The good news is we can.
In 2012 we traced more than 1200 children who, at the age of six, had been identified as being in the very lowest attaining 20% of the age cohort and who had received Reading Recovery to enable them to catch up with their peers. Those children had just completed Key Stage 2 National Assessments and three out of four of them had achieved national curriculum level 4 in reading, and two out of three in writing (page 32).
In the EEF report, Professor Steve Higgins and his Durham University colleagues demonstrate the gap in attainment for children in poverty, and we see the same at entry to Reading Recovery: children entitled to free school meals are typically twice as likely to be among the lowest attaining identified for the programme at age six.
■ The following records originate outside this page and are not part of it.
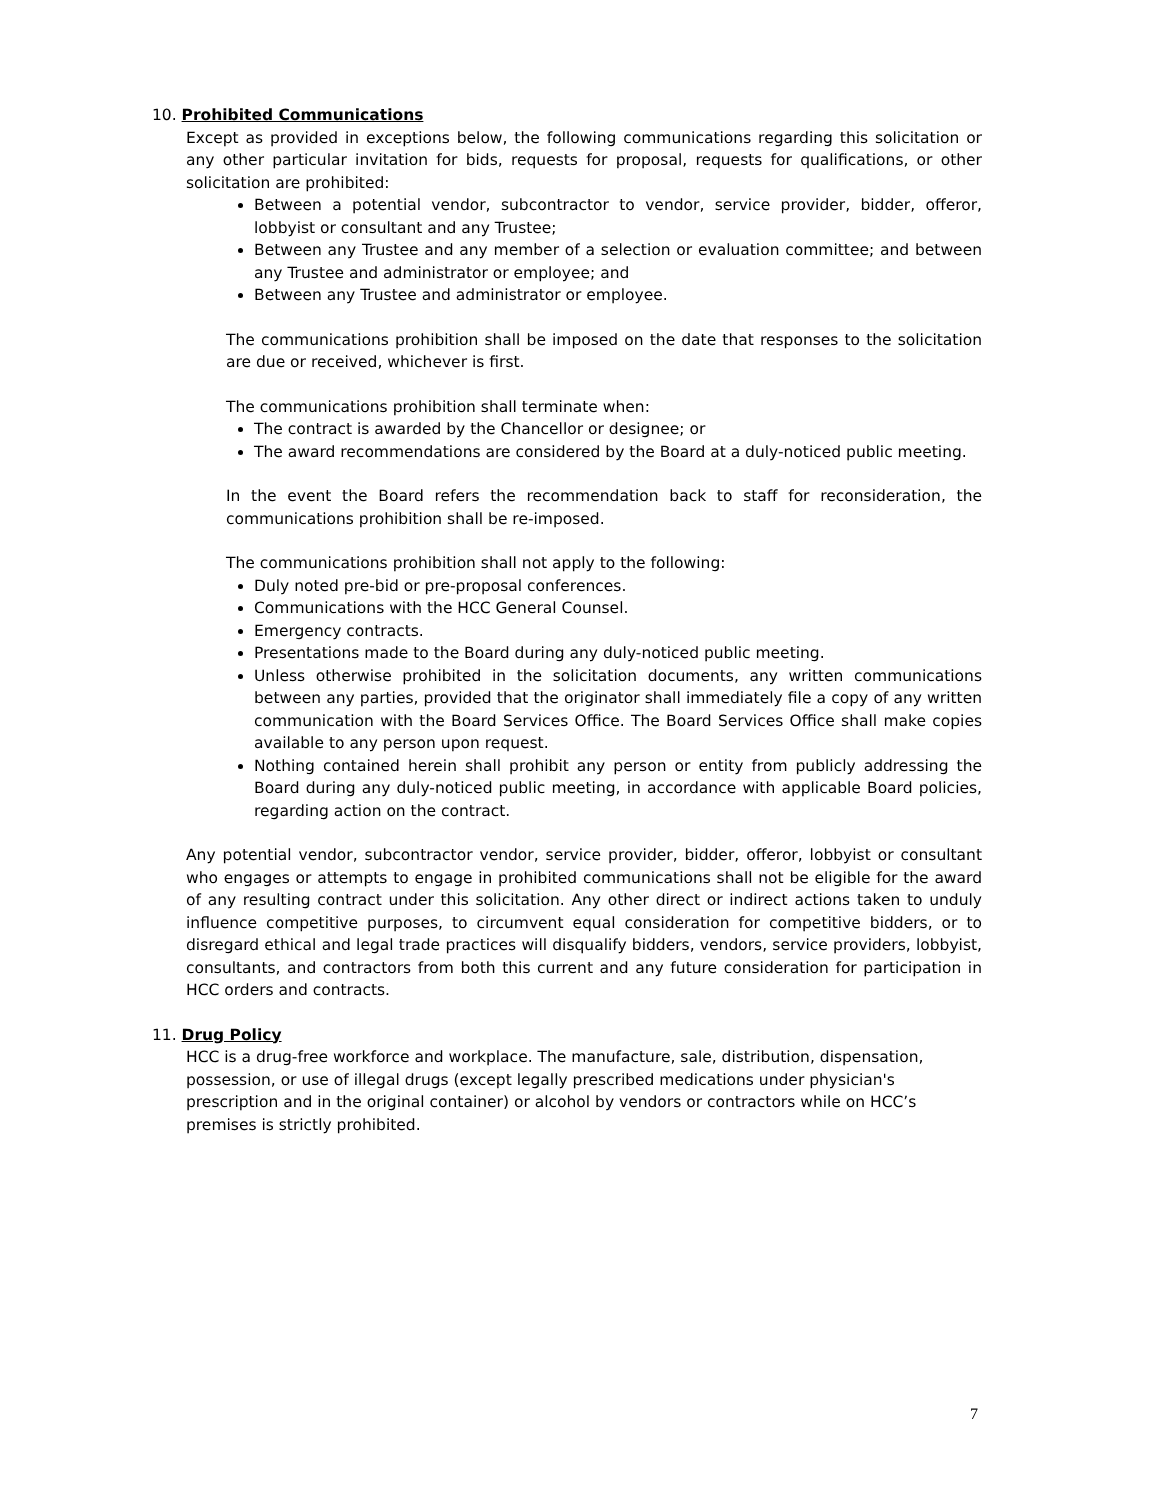10. Prohibited Communications
Except as provided in exceptions below, the following communications regarding this solicitation or any other particular invitation for bids, requests for proposal, requests for qualifications, or other solicitation are prohibited:
Between a potential vendor, subcontractor to vendor, service provider, bidder, offeror, lobbyist or consultant and any Trustee;
Between any Trustee and any member of a selection or evaluation committee; and between any Trustee and administrator or employee; and
Between any Trustee and administrator or employee.
The communications prohibition shall be imposed on the date that responses to the solicitation are due or received, whichever is first.
The communications prohibition shall terminate when:
The contract is awarded by the Chancellor or designee; or
The award recommendations are considered by the Board at a duly-noticed public meeting.
In the event the Board refers the recommendation back to staff for reconsideration, the communications prohibition shall be re-imposed.
The communications prohibition shall not apply to the following:
Duly noted pre-bid or pre-proposal conferences.
Communications with the HCC General Counsel.
Emergency contracts.
Presentations made to the Board during any duly-noticed public meeting.
Unless otherwise prohibited in the solicitation documents, any written communications between any parties, provided that the originator shall immediately file a copy of any written communication with the Board Services Office. The Board Services Office shall make copies available to any person upon request.
Nothing contained herein shall prohibit any person or entity from publicly addressing the Board during any duly-noticed public meeting, in accordance with applicable Board policies, regarding action on the contract.
Any potential vendor, subcontractor vendor, service provider, bidder, offeror, lobbyist or consultant who engages or attempts to engage in prohibited communications shall not be eligible for the award of any resulting contract under this solicitation. Any other direct or indirect actions taken to unduly influence competitive purposes, to circumvent equal consideration for competitive bidders, or to disregard ethical and legal trade practices will disqualify bidders, vendors, service providers, lobbyist, consultants, and contractors from both this current and any future consideration for participation in HCC orders and contracts.
11. Drug Policy
HCC is a drug-free workforce and workplace. The manufacture, sale, distribution, dispensation, possession, or use of illegal drugs (except legally prescribed medications under physician's prescription and in the original container) or alcohol by vendors or contractors while on HCC’s premises is strictly prohibited.
7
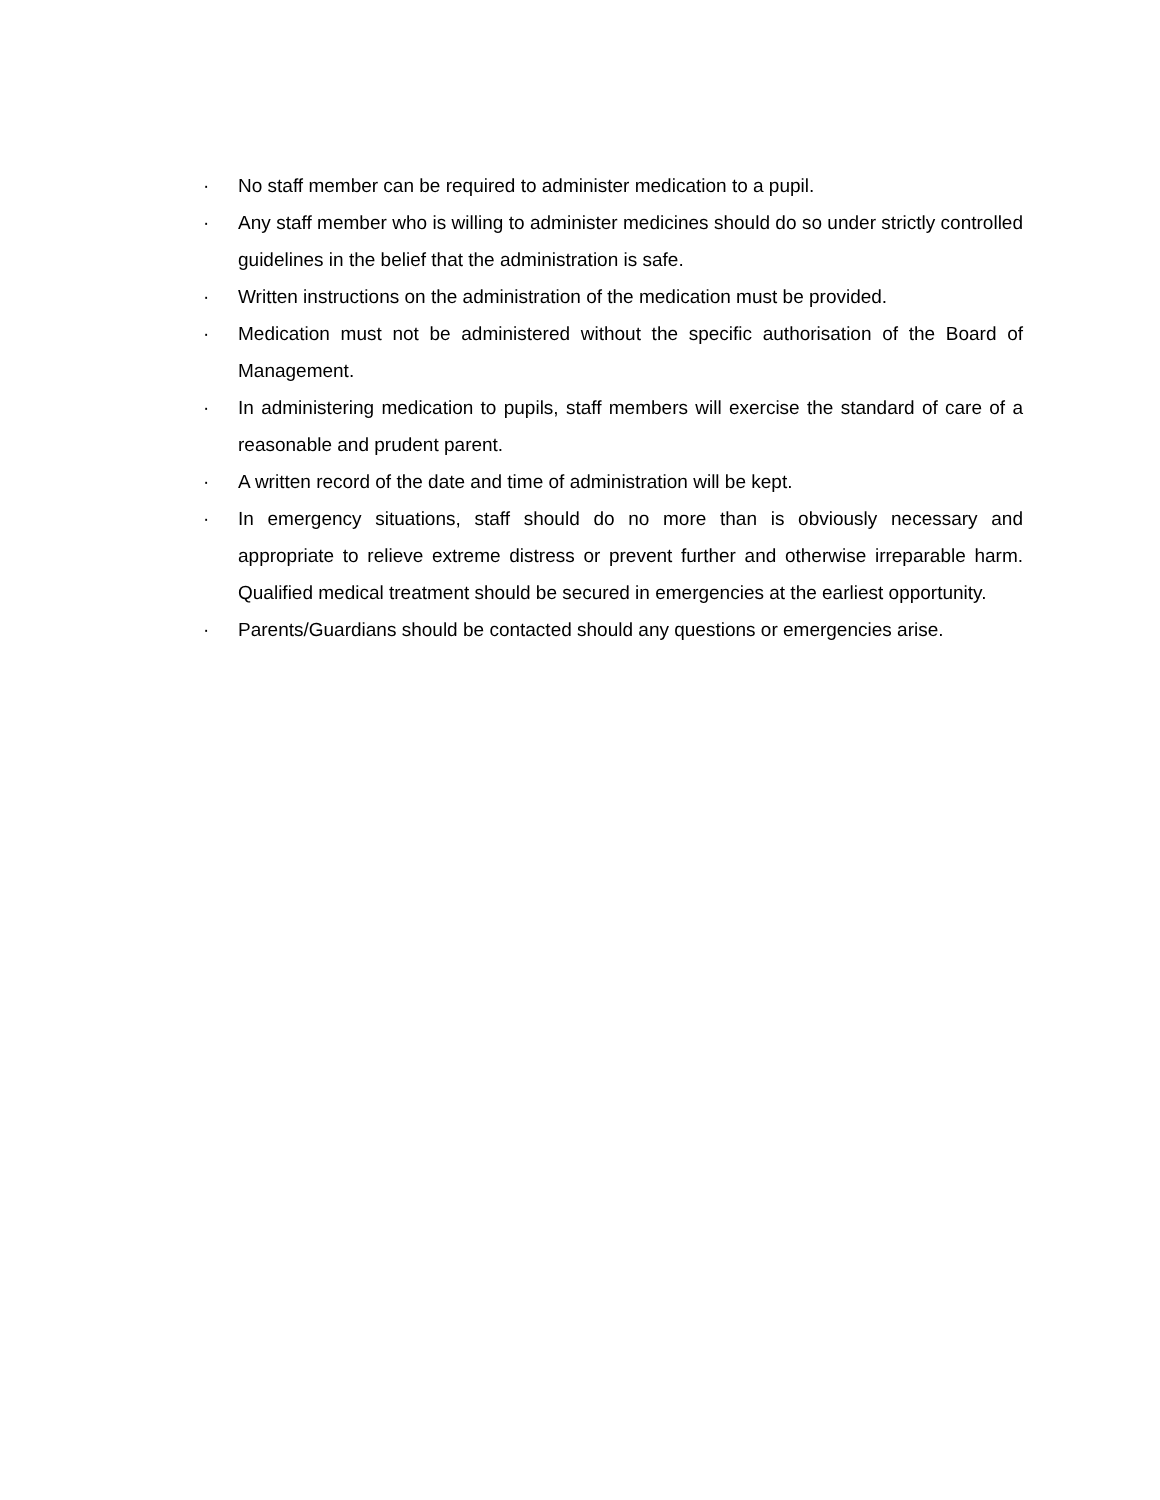· No staff member can be required to administer medication to a pupil.
· Any staff member who is willing to administer medicines should do so under strictly controlled guidelines in the belief that the administration is safe.
· Written instructions on the administration of the medication must be provided.
· Medication must not be administered without the specific authorisation of the Board of Management.
· In administering medication to pupils, staff members will exercise the standard of care of a reasonable and prudent parent.
· A written record of the date and time of administration will be kept.
· In emergency situations, staff should do no more than is obviously necessary and appropriate to relieve extreme distress or prevent further and otherwise irreparable harm. Qualified medical treatment should be secured in emergencies at the earliest opportunity.
· Parents/Guardians should be contacted should any questions or emergencies arise.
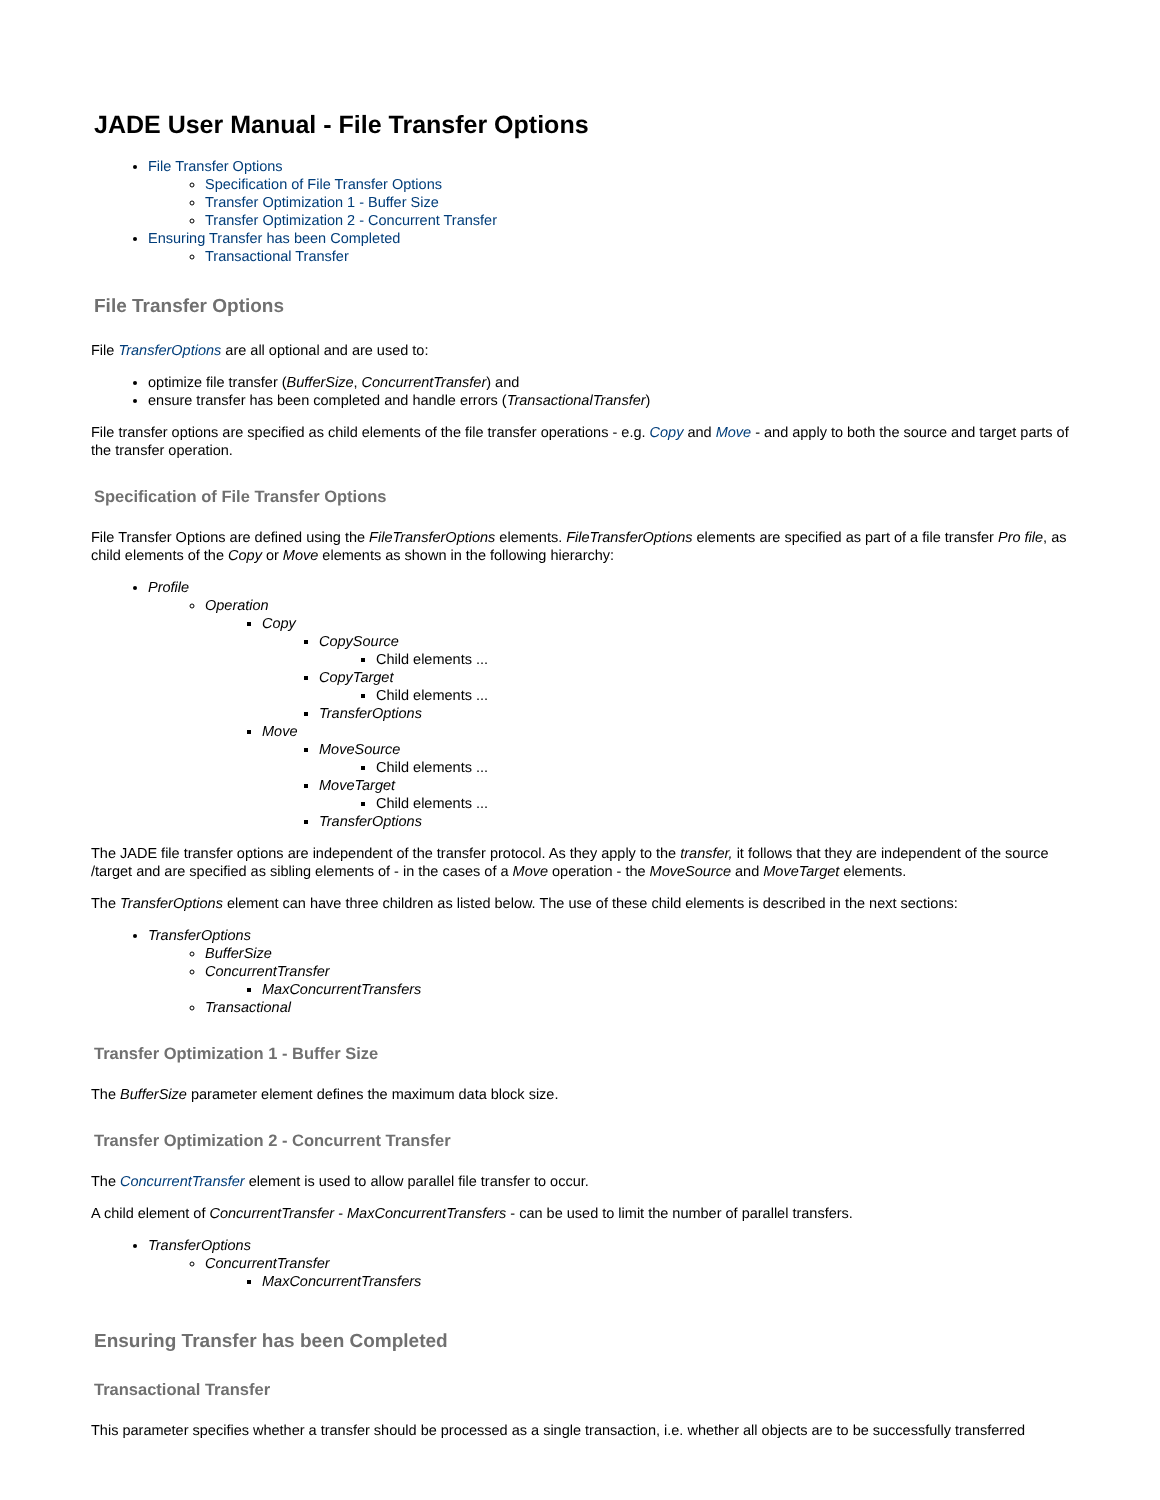JADE User Manual - File Transfer Options
File Transfer Options
Specification of File Transfer Options
Transfer Optimization 1 - Buffer Size
Transfer Optimization 2 - Concurrent Transfer
Ensuring Transfer has been Completed
Transactional Transfer
File Transfer Options
File TransferOptions are all optional and are used to:
optimize file transfer (BufferSize, ConcurrentTransfer) and
ensure transfer has been completed and handle errors (TransactionalTransfer)
File transfer options are specified as child elements of the file transfer operations - e.g. Copy and Move - and apply to both the source and target parts of the transfer operation.
Specification of File Transfer Options
File Transfer Options are defined using the FileTransferOptions elements. FileTransferOptions elements are specified as part of a file transfer Pro file, as child elements of the Copy or Move elements as shown in the following hierarchy:
Profile
Operation
Copy
CopySource
Child elements ...
CopyTarget
Child elements ...
TransferOptions
Move
MoveSource
Child elements ...
MoveTarget
Child elements ...
TransferOptions
The JADE file transfer options are independent of the transfer protocol. As they apply to the transfer, it follows that they are independent of the source /target and are specified as sibling elements of - in the cases of a Move operation - the MoveSource and MoveTarget elements.
The TransferOptions element can have three children as listed below. The use of these child elements is described in the next sections:
TransferOptions
BufferSize
ConcurrentTransfer
MaxConcurrentTransfers
Transactional
Transfer Optimization 1 - Buffer Size
The BufferSize parameter element defines the maximum data block size.
Transfer Optimization 2 - Concurrent Transfer
The ConcurrentTransfer element is used to allow parallel file transfer to occur.
A child element of ConcurrentTransfer - MaxConcurrentTransfers - can be used to limit the number of parallel transfers.
TransferOptions
ConcurrentTransfer
MaxConcurrentTransfers
Ensuring Transfer has been Completed
Transactional Transfer
This parameter specifies whether a transfer should be processed as a single transaction, i.e. whether all objects are to be successfully transferred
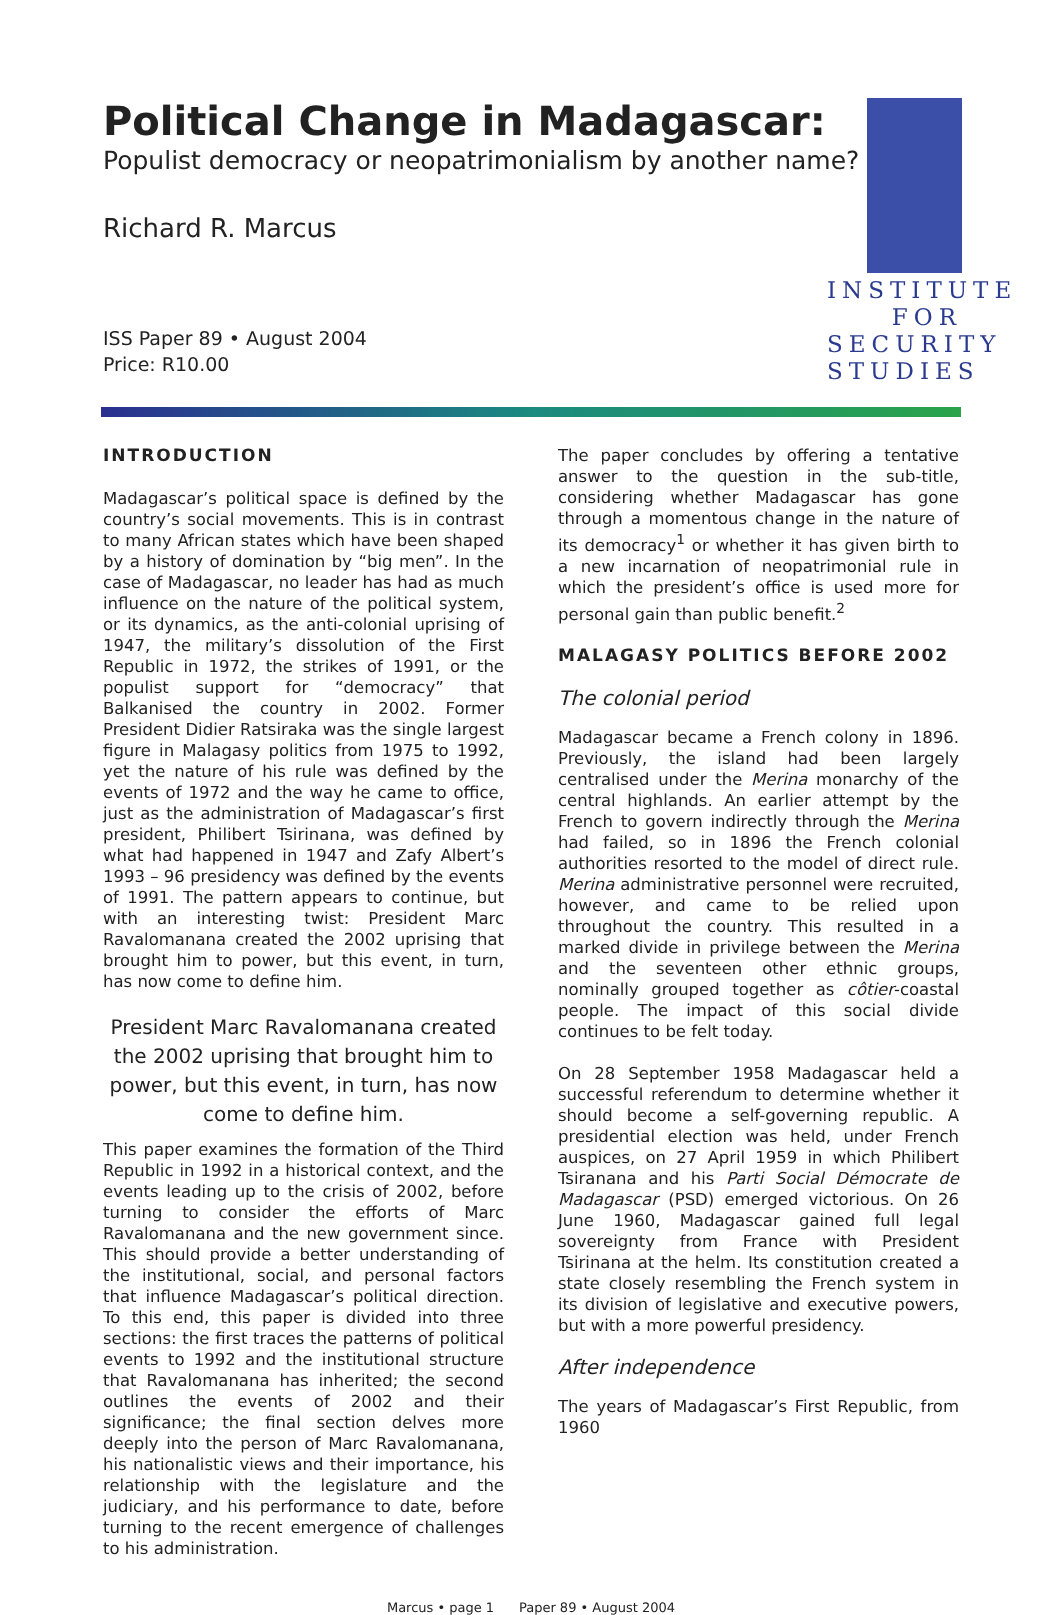Political Change in Madagascar:
Populist democracy or neopatrimonialism by another name?
Richard R. Marcus
ISS Paper 89 • August 2004
Price: R10.00
INSTITUTE FOR
SECURITY
STUDIES
INTRODUCTION
Madagascar’s political space is defined by the country’s social movements. This is in contrast to many African states which have been shaped by a history of domination by “big men”. In the case of Madagascar, no leader has had as much influence on the nature of the political system, or its dynamics, as the anti-colonial uprising of 1947, the military’s dissolution of the First Republic in 1972, the strikes of 1991, or the populist support for “democracy” that Balkanised the country in 2002. Former President Didier Ratsiraka was the single largest figure in Malagasy politics from 1975 to 1992, yet the nature of his rule was defined by the events of 1972 and the way he came to office, just as the administration of Madagascar’s first president, Philibert Tsirinana, was defined by what had happened in 1947 and Zafy Albert’s 1993 – 96 presidency was defined by the events of 1991. The pattern appears to continue, but with an interesting twist: President Marc Ravalomanana created the 2002 uprising that brought him to power, but this event, in turn, has now come to define him.
President Marc Ravalomanana created the 2002 uprising that brought him to power, but this event, in turn, has now come to define him.
This paper examines the formation of the Third Republic in 1992 in a historical context, and the events leading up to the crisis of 2002, before turning to consider the efforts of Marc Ravalomanana and the new government since. This should provide a better understanding of the institutional, social, and personal factors that influence Madagascar’s political direction. To this end, this paper is divided into three sections: the first traces the patterns of political events to 1992 and the institutional structure that Ravalomanana has inherited; the second outlines the events of 2002 and their significance; the final section delves more deeply into the person of Marc Ravalomanana, his nationalistic views and their importance, his relationship with the legislature and the judiciary, and his performance to date, before turning to the recent emergence of challenges to his administration.
The paper concludes by offering a tentative answer to the question in the sub-title, considering whether Madagascar has gone through a momentous change in the nature of its democracy<sup>1</sup> or whether it has given birth to a new incarnation of neopatrimonial rule in which the president’s office is used more for personal gain than public benefit.<sup>2</sup>
MALAGASY POLITICS BEFORE 2002
The colonial period
Madagascar became a French colony in 1896. Previously, the island had been largely centralised under the Merina monarchy of the central highlands. An earlier attempt by the French to govern indirectly through the Merina had failed, so in 1896 the French colonial authorities resorted to the model of direct rule. Merina administrative personnel were recruited, however, and came to be relied upon throughout the country. This resulted in a marked divide in privilege between the Merina and the seventeen other ethnic groups, nominally grouped together as côtier-coastal people. The impact of this social divide continues to be felt today.
On 28 September 1958 Madagascar held a successful referendum to determine whether it should become a self-governing republic. A presidential election was held, under French auspices, on 27 April 1959 in which Philibert Tsiranana and his Parti Social Démocrate de Madagascar (PSD) emerged victorious. On 26 June 1960, Madagascar gained full legal sovereignty from France with President Tsirinana at the helm. Its constitution created a state closely resembling the French system in its division of legislative and executive powers, but with a more powerful presidency.
After independence
The years of Madagascar’s First Republic, from 1960
Marcus • page 1 Paper 89 • August 2004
At age 11, the gap between those in poverty and their peers attaining National Curriculum Level 4 had reduced to just 7%. At National Curriculum Level 3 the gap was just over 1% as 19 out of 20 of the previously lowest attaining children, those most likely to fail to reach level 3, reached level 3 or above.
The EEF report shows a grudging respect for one-to-one support over group teaching, but the evidence for intensive, high quality early intervention is compelling.
I would go further. If support offered to the lowest attaining six-year-olds is not enabling them to make four or five times the normal rate of progress, to catch up and stay caught up with their peers, we are not trying hard enough.